Misplacing, losing, and literally forgetting about things - out of sight, out of mind. This includes people.
Living in a constant state of dichotomy, a few examples: operate extremely well when things are organized, yet can never stay organized; feel the most calm in a clean environment, yet struggle to maintain consistency with household cleaning rituals; crave and desire social connection, yet have difficulty keeping up with said connections.
Fidgety, especially when trying to think, listen, or when feeling nervous/anxious.
Hyperfixations that would lead to problematic outcomes (i.e., focusing so intently on something and disregarding care tasks, running late/over on time, etc.)
Hobby hopping - going through waves of pure excitement on something new or revisiting an older hobby/interest. Spending ample time and money, just to lose interest in them months later and shifting to something else.
A trail of what many in the community refer to as “missed opportunities.” Constantly dreaming up goals and plans, yet never following through (for many reasons).3
Okay, that was quite more than I had anticipated. Bear in mind, if you resonate with a few or several of these yourself that doesn’t automatically qualify you for the ADHD squad. Though, you are more than welcome to join the squad if you’d like.
We’re some badass peeps.
After diagnosis and several months of integrating pharmaceutical, behavioral, and cognitive interventions4, I finally experienced a “quiet mind.” Now, not like blank, zippo, zilch. More so there was not a constant barrage of narration, rumination, planning, dreaming, etc. My thoughts, words, and sentences were forming as I was talking versus me talking AND thinking about several sentences ahead at a time. My inner critic took a vacation. For once, I could lay my head on the pillow and my brain would not immediately begin a three hour speech.
I am me. I have ADHD.
It is now about 1 year and 4 months since I finally feel more align with and in understanding of my brain. Knowing that it just works differently and super quickly at times. That while it may have many quirks and sometimes problematic consequences, it also yields creativity, passion, and pure raw excitement about so many things.

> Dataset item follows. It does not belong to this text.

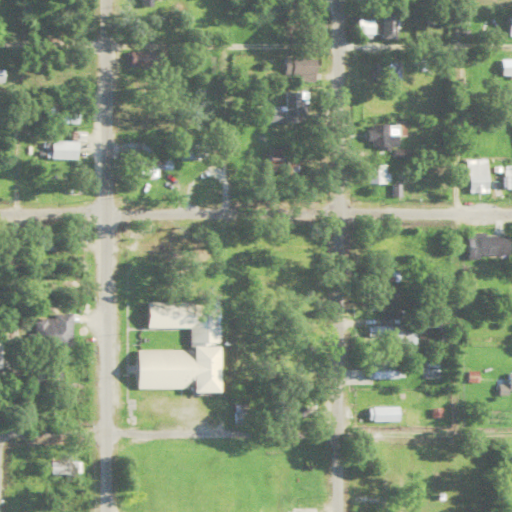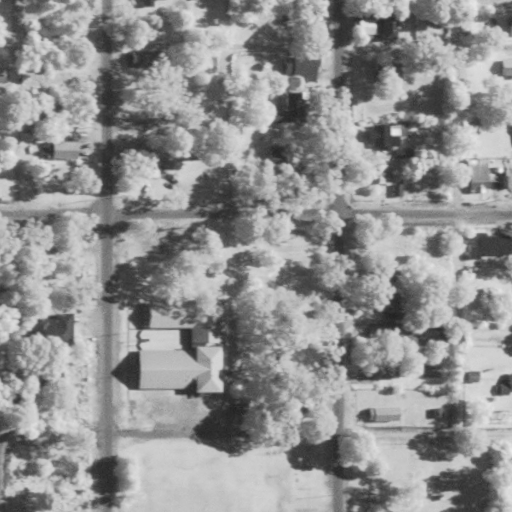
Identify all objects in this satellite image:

It is nothing I fear anymore.
My ADHD, thought it has led to ample frustration, missed opportunities, is something I want to build a relationship with. I want to holds hands with it. I don’t want to hate it as that will yield nothing but more hate.

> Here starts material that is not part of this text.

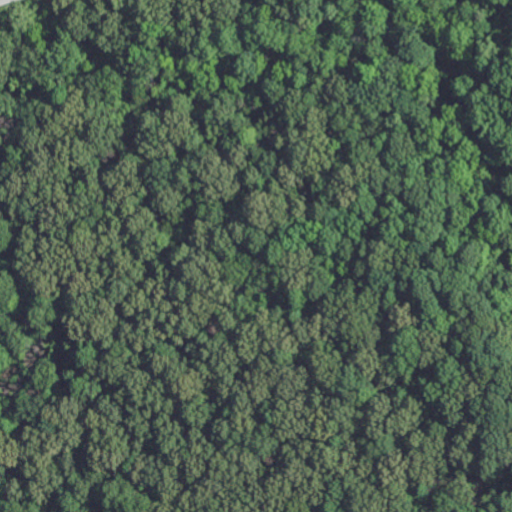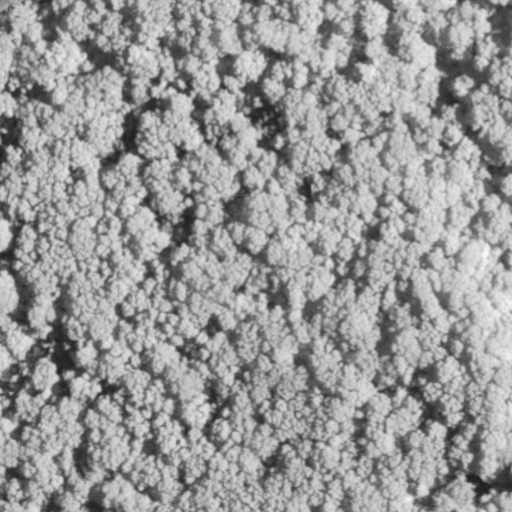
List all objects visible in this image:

One day, some day, those missed opportunities, dreams, goals will come true. Even if the process of getting there looks a bit more zig-zaggy than the paths of others.

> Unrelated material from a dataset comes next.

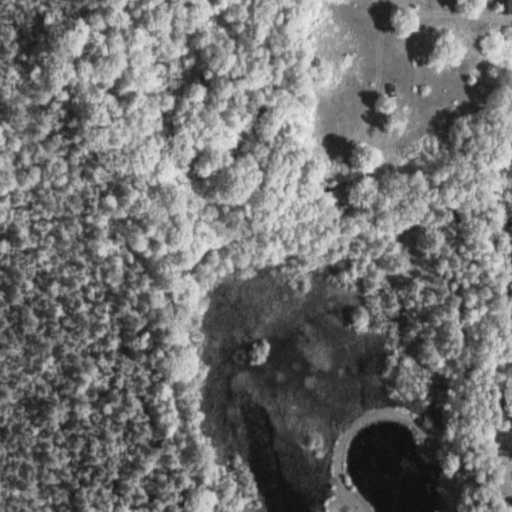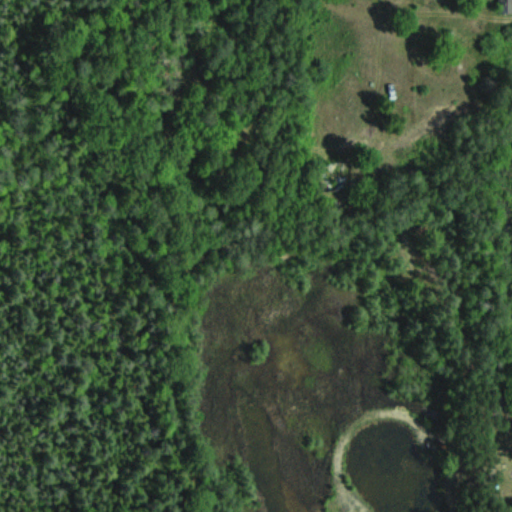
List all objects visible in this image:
building: (503, 6)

Thank you for spending time out of your day to read this. I hope that in some way, you were able to take something from this for yourself. And if not, I appreciate you holding space for me and providing a source of comfort.5
Until next time,
Brenton
Footnotes/ADHD Thought Trains
calm, who the hell am I kidding. It was gut wrenching. I couldn’t fidget enough and the doubts crept in - like a parade of elephants - I was probably just making shit up.
mainly because in this moment, I can’t remember all of the symptoms and experiences - ha. And my anxiety says that the readers would be so bored reading paragraphs upon paragraphs and just give up on this post altogether.
embarrassingly enough, this blog was one of them. It was out of sight, out of mind as life continued to just zoom on by. Then, thanks to harsh self-criticism, I delayed the reintegration. I realized I needed to blog in a way that made sense for me and my brain, and hopefully it can make sense to you all, too. Thus, here we are. With multiple thought trains by way of footnotes.
I don’t mind disclosing what has worked for me, but I’ll hold off on sharing that right now and can include in a later post if there is any interest.
having spent years always feeling like an odd man out, the weird kid/guy, quiet, it is comforting knowing that there are supportive people out there in this world. there are other people who get it. who have felt the same. who have thought the same.